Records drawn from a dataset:
Start of Block

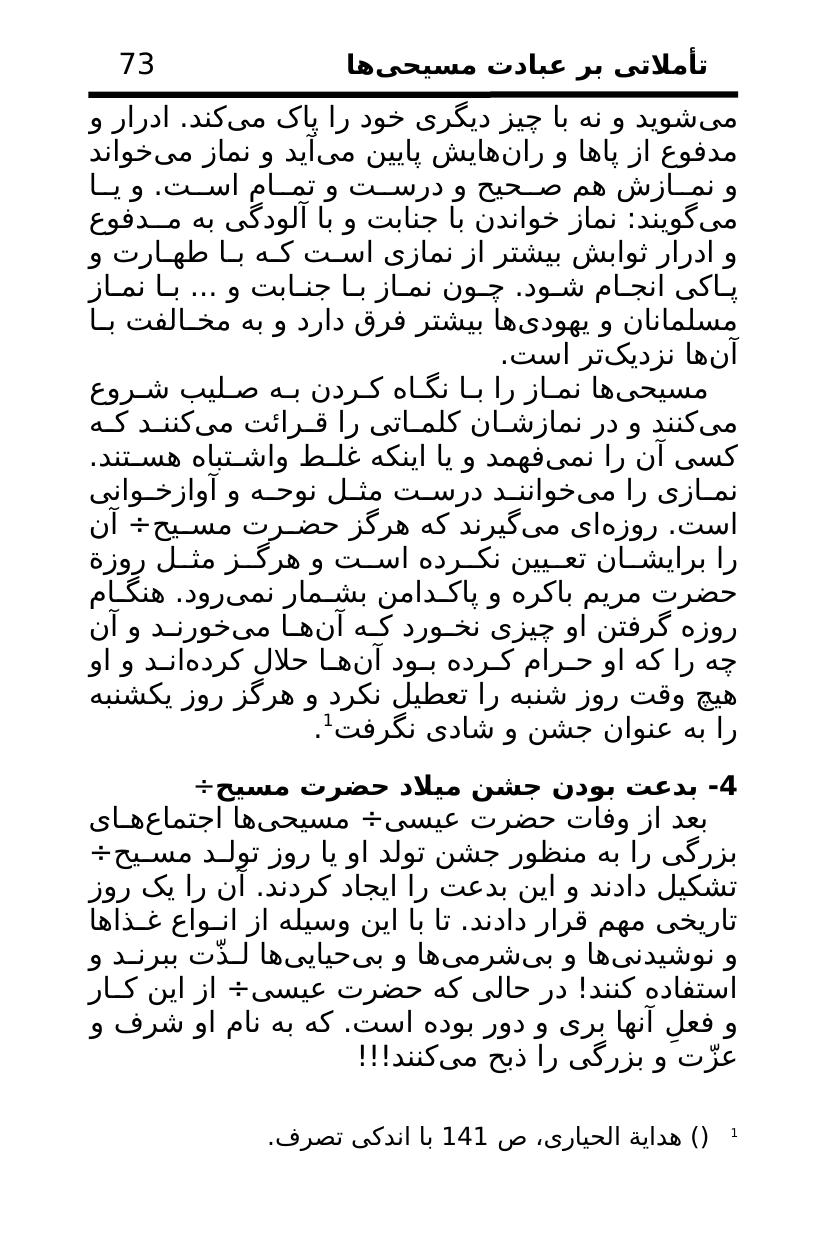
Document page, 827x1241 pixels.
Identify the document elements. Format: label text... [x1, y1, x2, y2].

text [89, 100, 738, 372]
text 4- بدعت بودن جشن میلاد حضرت مسیح÷ [89, 770, 738, 802]
text بعد از وفات حضرت عیسی÷ مسیحی‌ها اجتماع‌های بزرگی را به منظور جشن تولد او یا روز تولد مسیح÷ تشکیل دادند و این بدعت را ایجاد کردند. آن را یک روز تاریخی مهم قرار دادند. تا با این وسیله از انواع غذاها و نوشیدنی‌ها و بی‌شرمی‌ها و بی‌حیایی‌ها لذّت ببرند و استفاده کنند! در حالی که حضرت عیسی÷ از این کار و فعلِ آنها بری و دور بوده است. که به نام او شرف و عزّت و بزرگی را ذبح می‌کنند!!! [89, 802, 738, 1073]
text مسیحی‌ها نماز را با نگاه کردن به صلیب شروع می‌کنند و در نمازشان کلماتی را قرائت می‌کنند که کسی آن را نمی‌فهمد و یا اینکه غلط واشتباه هستند. نمازی را می‌خوانند درست مثل نوحه و آوازخوانی است. روزه‌ای می‌گیرند که هرگز حضرت مسیح÷ آن را برایشان تعیین نکرده است و هرگز مثل روزة حضرت مریم باکره و پاکدامن بشمار نمی‌رود. هنگام روزه گرفتن او چیزی نخورد که آن‌ها می‌خورند و آن‌ چه را که او حرام کرده بود آن‌ها حلال کرده‌اند و او هیچ وقت روز شنبه را تعطیل نکرد و هرگز روز یکشنبه را به عنوان جشن و شادی نگرفت. [89, 372, 738, 745]
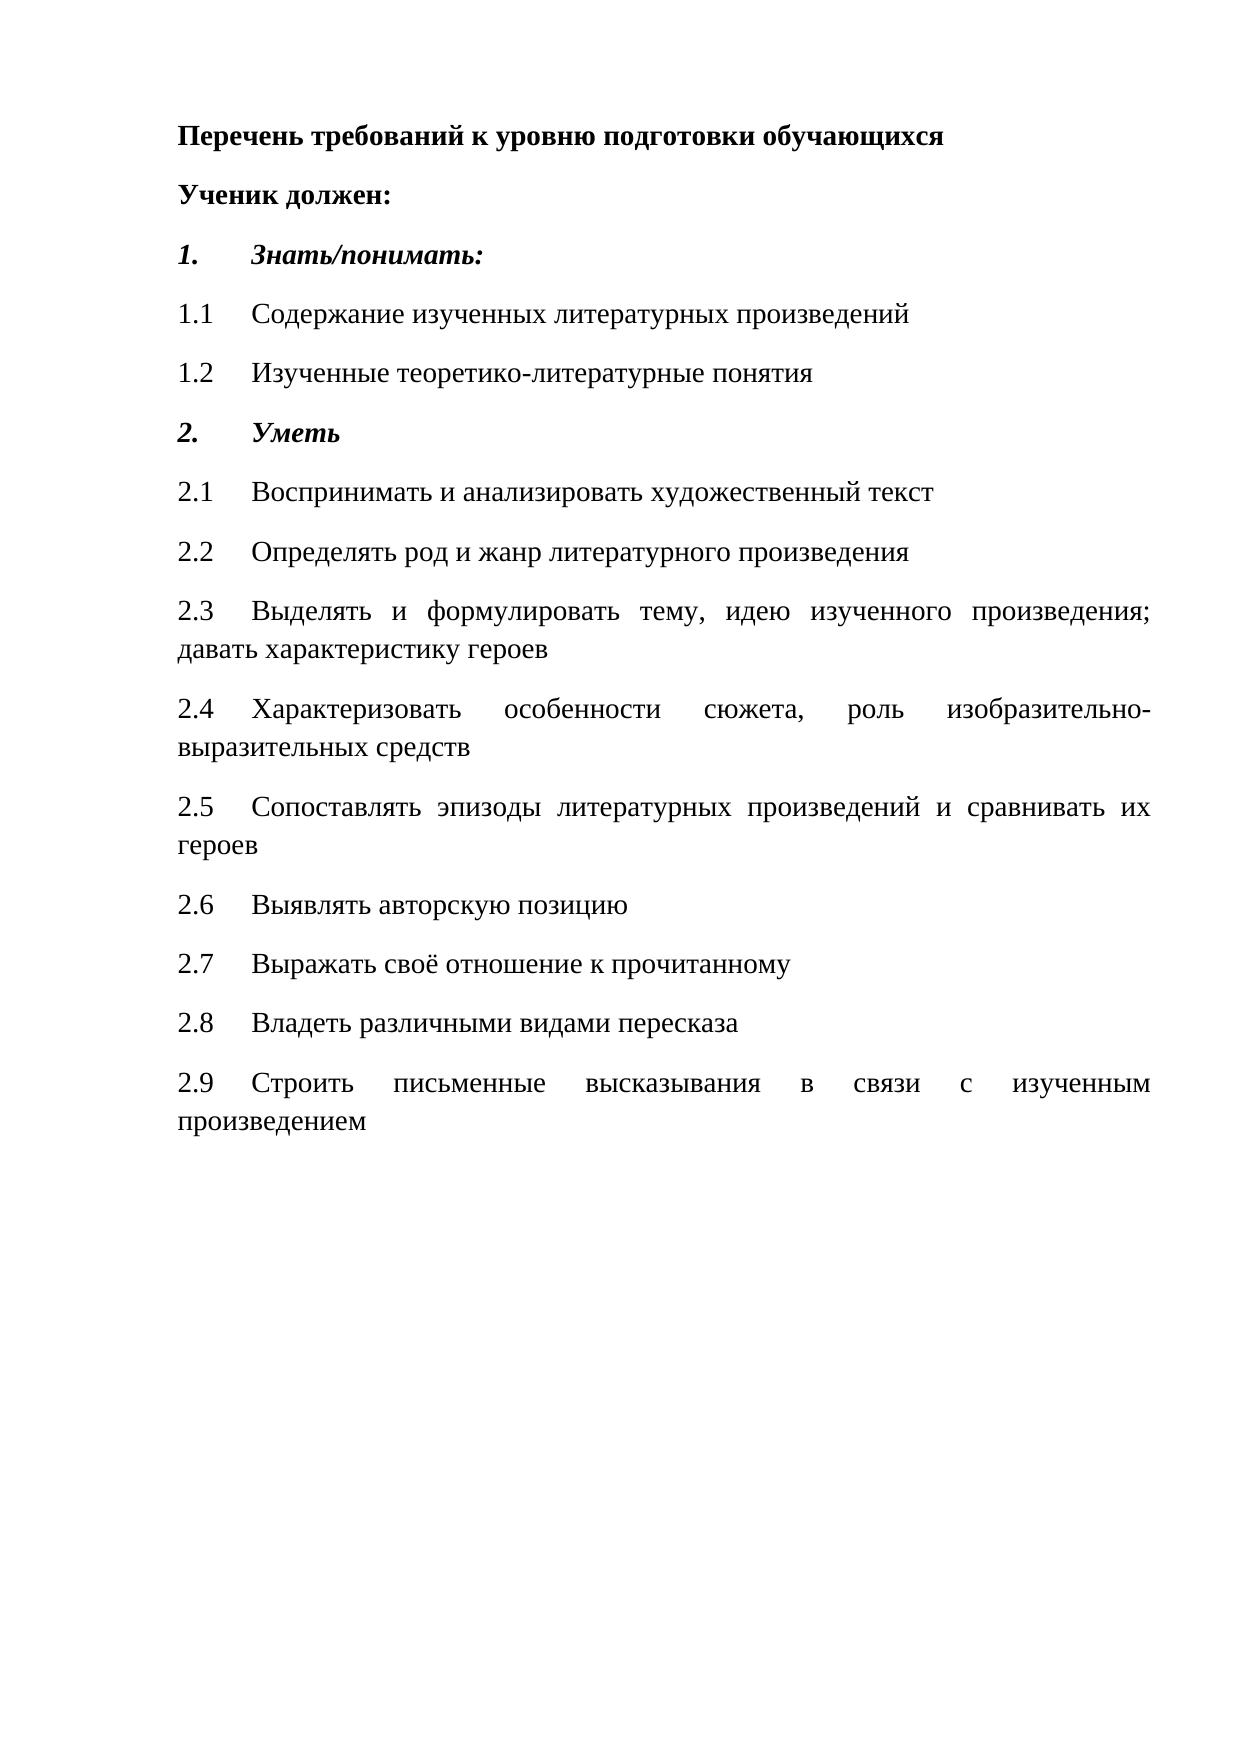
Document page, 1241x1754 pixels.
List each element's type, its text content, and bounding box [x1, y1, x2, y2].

text 2.4 Характеризовать особенности сюжета, роль изобразительно-выразительных средств [177, 691, 1152, 763]
text 2.3 Выделять и формулировать тему, идею изученного произведения; давать характеристику героев [177, 593, 1152, 665]
text 1.2 Изученные теоретико-литературные понятия [177, 356, 1152, 389]
text 2.5 Сопоставлять эпизоды литературных произведений и сравнивать их героев [177, 789, 1152, 861]
text 2.2 Определять род и жанр литературного произведения [177, 534, 1152, 567]
text 2.9 Строить письменные высказывания в связи с изученным произведением [177, 1065, 1152, 1137]
text 2.8 Владеть различными видами пересказа [177, 1006, 1152, 1039]
text 2.1 Воспринимать и анализировать художественный текст [177, 474, 1152, 508]
text 2.6 Выявлять авторскую позицию [177, 887, 1152, 920]
text 2.7 Выражать своё отношение к прочитанному [177, 946, 1152, 980]
text Перечень требований к уровню подготовки обучающихся [177, 118, 1152, 152]
text Ученик должен: [177, 177, 1152, 211]
text 1. Знать/понимать: [177, 237, 1152, 270]
text 2. Уметь [177, 415, 1152, 448]
text 1.1 Содержание изученных литературных произведений [177, 296, 1152, 330]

End of Block

The response must match the data line for line, from its first line through the line with "Document page, 1241x1754 pixels.", inclusive, and must leave out the pictures.

Document page, 827x1241 pixels.
Identify the document elements. Format: label text... [x1, y1, x2, y2].

text [89, 100, 738, 372]
text 4- بدعت بودن جشن میلاد حضرت مسیح÷ [89, 770, 738, 802]
text بعد از وفات حضرت عیسی÷ مسیحی‌ها اجتماع‌های بزرگی را به منظور جشن تولد او یا روز تولد مسیح÷ تشکیل دادند و این بدعت را ایجاد کردند. آن را یک روز تاریخی مهم قرار دادند. تا با این وسیله از انواع غذاها و نوشیدنی‌ها و بی‌شرمی‌ها و بی‌حیایی‌ها لذّت ببرند و استفاده کنند! در حالی که حضرت عیسی÷ از این کار و فعلِ آنها بری و دور بوده است. که به نام او شرف و عزّت و بزرگی را ذبح می‌کنند!!! [89, 802, 738, 1073]
text مسیحی‌ها نماز را با نگاه کردن به صلیب شروع می‌کنند و در نمازشان کلماتی را قرائت می‌کنند که کسی آن را نمی‌فهمد و یا اینکه غلط واشتباه هستند. نمازی را می‌خوانند درست مثل نوحه و آوازخوانی است. روزه‌ای می‌گیرند که هرگز حضرت مسیح÷ آن را برایشان تعیین نکرده است و هرگز مثل روزة حضرت مریم باکره و پاکدامن بشمار نمی‌رود. هنگام روزه گرفتن او چیزی نخورد که آن‌ها می‌خورند و آن‌ چه را که او حرام کرده بود آن‌ها حلال کرده‌اند و او هیچ وقت روز شنبه را تعطیل نکرد و هرگز روز یکشنبه را به عنوان جشن و شادی نگرفت. [89, 372, 738, 745]
Document page, 1241x1754 pixels.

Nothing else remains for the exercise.